Sure, gas prices are up, the dollar is weak and credit is tight – but these are complaints at the margin of a mainly healthy society. [...]

Campaigning in Pennsylvania in April, Hillary Clinton said "We need to go back to the prosperity of the 1990s," a comment that drew loud, enthusiastic applause. Converted to today's dollars, per-capita income in the Keystone State is 23% higher than in 1990. People may think Pennsylvania was more prosperous in the past, but the state is better off today. The same can be said for most (needless to say, not all) parts of the country and most demographics. Most are, right now, the best-off they have ever been. [...]

The relentlessly negative impressions of American life presented by the media, including the entertainment media, explain something otherwise puzzling that shows up in psychological data. When asked about the country's economy, schools, health care or community spirit, Americans tell pollsters the situation is dreadful. But when asked about their own jobs, schools, doctors and communities, people tell pollsters the situation is good. Our impressions of ourselves and our neighbors come from personal experience. Our impressions of the nation as a whole come from the media and from political blather, which both exaggerate the negative.


...we worry about our fellow Americans. Those worries are just misplaced.

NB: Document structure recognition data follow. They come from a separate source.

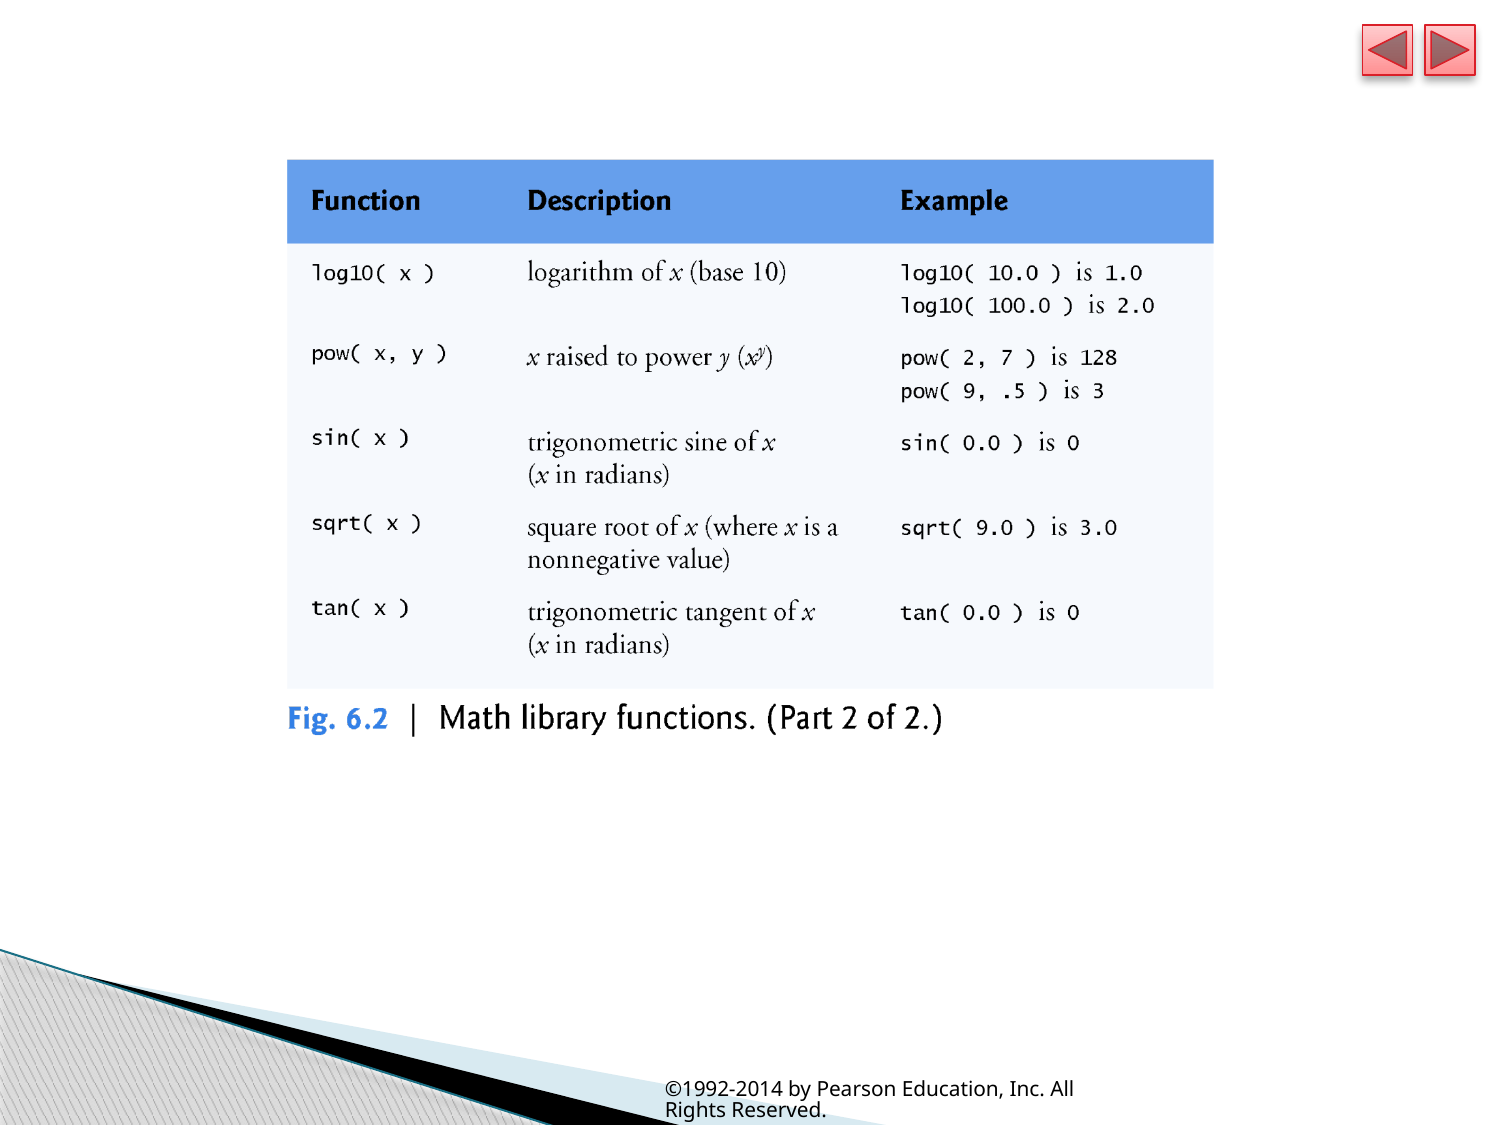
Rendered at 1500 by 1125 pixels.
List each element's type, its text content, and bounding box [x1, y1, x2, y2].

picture [0, 106, 1500, 1018]
footer ©1992-2014 by Pearson Education, Inc. All Rights Reserved. [650, 1051, 1105, 1112]
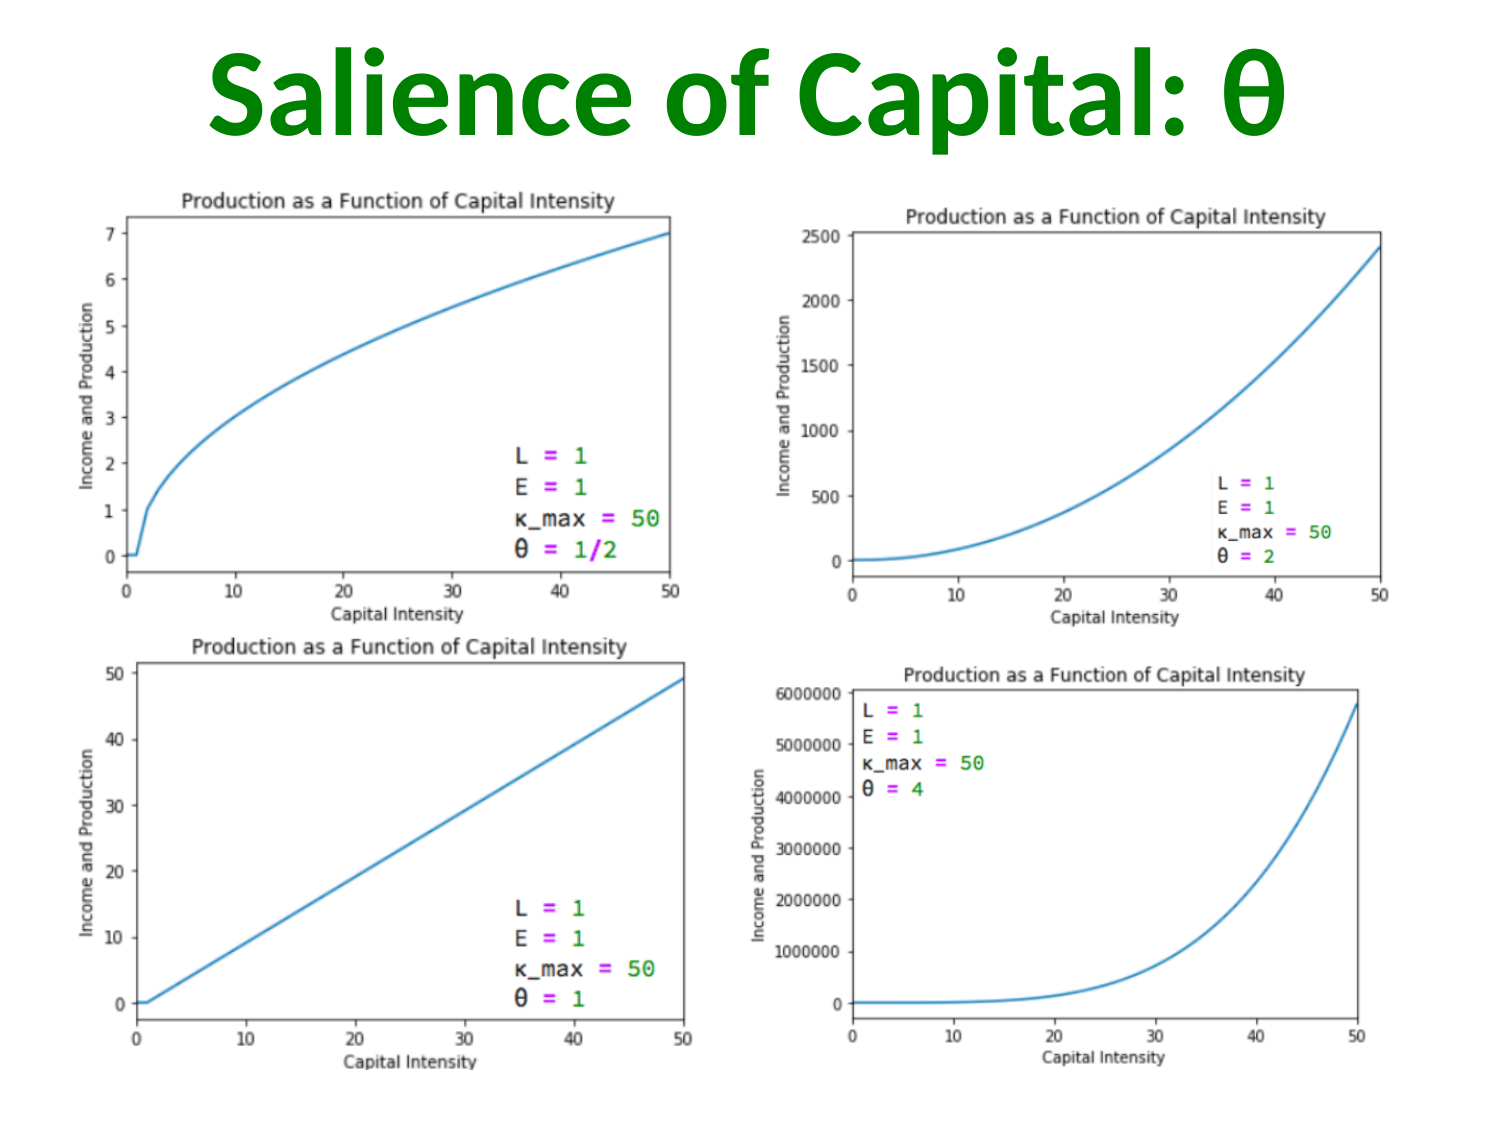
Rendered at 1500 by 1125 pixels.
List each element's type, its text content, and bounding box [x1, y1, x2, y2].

picture [60, 176, 1403, 1073]
title Salience of Capital: θ [44, 0, 1453, 209]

Posted by Orrin Judd at June 23, 2008 8:36 PM

Goodness, that AP piece is especially hysteric(al). No wonder newspaper sales are plummeting...

Posted by: Jorge Curioso at June 24, 2008 1:17 AM

Our impressions of the nation as a whole come from the media and from political blather, which both exaggerate the negative under a Republican administration, exaggerate the positive under a Democrat.

In September, we will see the homeless, and the insurance-less sick plaster on TV screens. They will miraculously disappear overnight if Obama wins, and will stay haunting your TVs if McCain moves in the White House.

Posted by: ic at June 24, 2008 1:51 AM

The newspapers may be projecting their own gloomy future on everyone else.